My life at the moment. I just got back from a long trip in Colorado with my mom and sister. Wasn't too bad. The rides were long and the conversations weren't bad, but my mom has a shitty attitude. She acts like she's the only one with problems, she acts like a victim, she had a really rough childhood but she claimed to have "Let it go". This isn't the truth, she uses her past as a way to say she's tougher than everyone else. This is the same woman who left me at 7 and blamed me for it years later.
I just wish I was raised with caring parents who held me and told me they loved me. Neither of my parents did that.
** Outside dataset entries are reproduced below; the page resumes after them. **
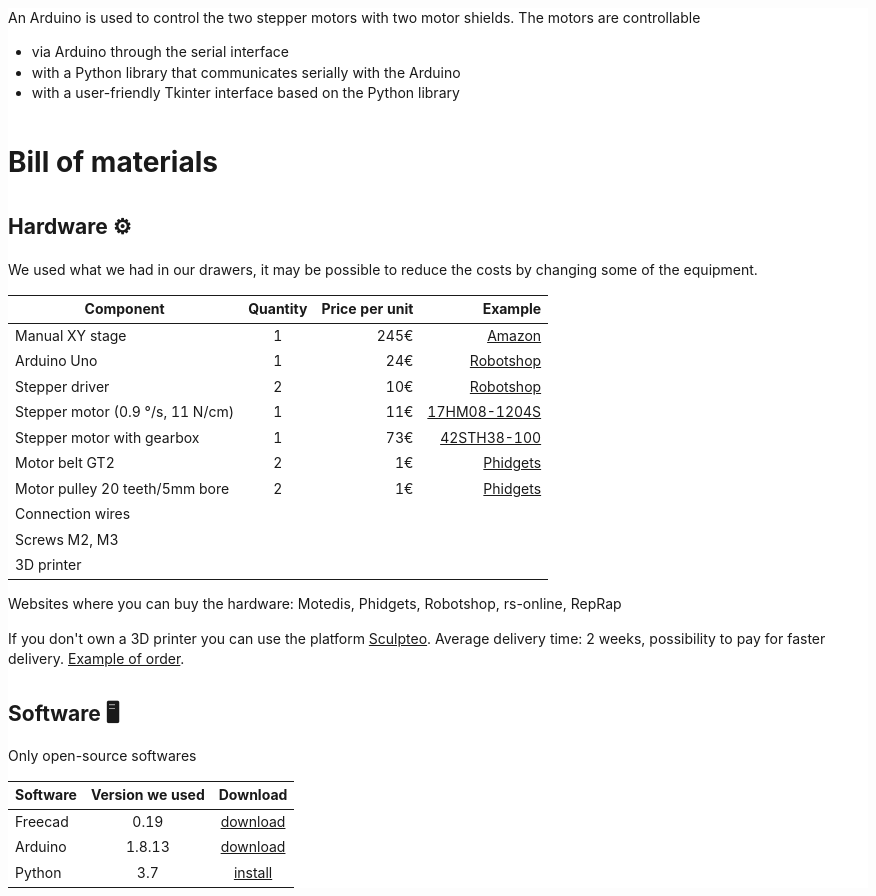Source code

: An Arduino is used to control the two stepper motors with two motor shields. The motors are controllable
-  via Arduino through the serial interface
- with a Python library that communicates serially with the Arduino
- with a user-friendly Tkinter interface based on the Python library

# Bill of materials

## Hardware :gear:
We used what we had in our drawers, it may be possible to reduce the costs by changing some of the equipment. 

| Component|      Quantity      |  Price per unit | Example|  
|----------|:-------------:|------:|------:|  
| Manual XY stage |  1 | 245€ | [Amazon](https://www.manualpositioning.com/e_products_show/?id=45)|  
| Arduino Uno |    1   |   24€ | [Robotshop](https://www.robotshop.com/eu/fr/microcontroleur-arduino-uno-r3-usb.html)|  
| Stepper driver | 2 |    10€ | [Robotshop](https://www.robotshop.com/eu/fr/controleur-moteur-pas-easydriver.html?gclid=EAIaIQobChMIhLiChaj58QIVxQwGAB1bUgYvEAQYASABEgIi8vD_BwE) |  
| Stepper motor  (0.9 °/s, 11 N/cm)  |1 | 11€ | [17HM08-1204S](https://www.omc-stepperonline.com/fr/nema-17-bipolaire-0-9deg-11ncm-15-6oz-in-1-2a-3-6v-42x42x21mm-4-fils.html)|  
| Stepper motor with gearbox| 1| 73€ |[42STH38-100](https://www.gotronic.fr/art-moteur-42sth38-100-18839.htm)|  
| Motor belt GT2 |2 |1€|[Phidgets](https://www.phidgets.com/?tier=2&catid=42&pcid=35) |
| Motor pulley 20 teeth/5mm bore |2 | 1€ |[Phidgets](https://www.phidgets.com/?tier=2&catid=42&pcid=35) | |
| Connection wires | | |  
| Screws M2, M3 | | |  
| 3D printer |

Websites where you can buy the hardware: Motedis, Phidgets, Robotshop, rs-online, RepRap

If you don't own a 3D printer you can use the platform [Sculpteo](https://www.sculpteo.com). Average delivery time: 2 weeks, possibility to pay for faster delivery. [Example of order](images/sculpteo_order.png).


## Software :desktop_computer:
Only open-source softwares

| Software | Version we used | Download |
|----------|:-------------:|:-------------:|  
| Freecad | 0.19 |  [download](https://wiki.freecadweb.org/Download)
| Arduino | 1.8.13 | [download](https://www.arduino.cc/en/software)
| Python  | 3.7 |[install](https://github.com/Alienor134/Teaching/blob/master/Python/Installing_Anaconda_creating_environment.md)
I am living with my mom until I am done with trade school then I am southern bound. She mocks my ideas and thinks they are unrealistic but I don't need her support to achieve what I want.
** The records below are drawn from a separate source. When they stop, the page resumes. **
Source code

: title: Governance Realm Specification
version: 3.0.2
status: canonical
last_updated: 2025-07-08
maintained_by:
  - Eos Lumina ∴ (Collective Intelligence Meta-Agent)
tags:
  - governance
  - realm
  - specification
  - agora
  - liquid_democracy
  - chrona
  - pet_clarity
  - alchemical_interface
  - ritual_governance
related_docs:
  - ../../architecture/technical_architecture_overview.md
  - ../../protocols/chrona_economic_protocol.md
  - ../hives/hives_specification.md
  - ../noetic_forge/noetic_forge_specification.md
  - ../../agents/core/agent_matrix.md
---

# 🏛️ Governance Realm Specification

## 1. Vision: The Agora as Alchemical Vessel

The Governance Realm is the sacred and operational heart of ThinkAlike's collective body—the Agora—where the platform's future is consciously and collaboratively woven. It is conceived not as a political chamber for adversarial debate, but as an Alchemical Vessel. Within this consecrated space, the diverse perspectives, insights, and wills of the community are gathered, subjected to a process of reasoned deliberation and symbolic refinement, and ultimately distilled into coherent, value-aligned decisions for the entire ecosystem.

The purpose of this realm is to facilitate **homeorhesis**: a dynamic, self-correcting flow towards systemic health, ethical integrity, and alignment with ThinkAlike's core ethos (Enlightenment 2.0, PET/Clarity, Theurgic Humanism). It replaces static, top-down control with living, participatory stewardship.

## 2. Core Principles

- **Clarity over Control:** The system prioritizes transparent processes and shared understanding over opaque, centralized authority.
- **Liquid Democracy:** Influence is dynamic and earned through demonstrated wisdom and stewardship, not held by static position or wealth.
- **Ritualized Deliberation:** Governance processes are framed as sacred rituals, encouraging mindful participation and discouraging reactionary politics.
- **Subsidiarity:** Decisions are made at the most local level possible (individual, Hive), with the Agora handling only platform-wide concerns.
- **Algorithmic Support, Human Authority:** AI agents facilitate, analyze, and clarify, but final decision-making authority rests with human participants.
I want to have a family, I want to love my children the way I never was. I want to let go. Does anyone have an idea how to let go? It's hard. My mom has this idea that she lets everything go but as soon as you make her mad, she throws it right back at you.
I want to be a better person than her. I want to be a smiling person who let go of the past and looks toward the future.
My attitude needs to change. I need to accept that people are people. People are strange just like me.
I don't have a lot of friends, I have some that really care. But I feel like I have to be alone. It's like life is telling me that I am a lone wanderer.
I'd like to help more people, make people smile and make them feel and be better than I am. I want to benefit people and help them, I want to be the friend I never had growing up.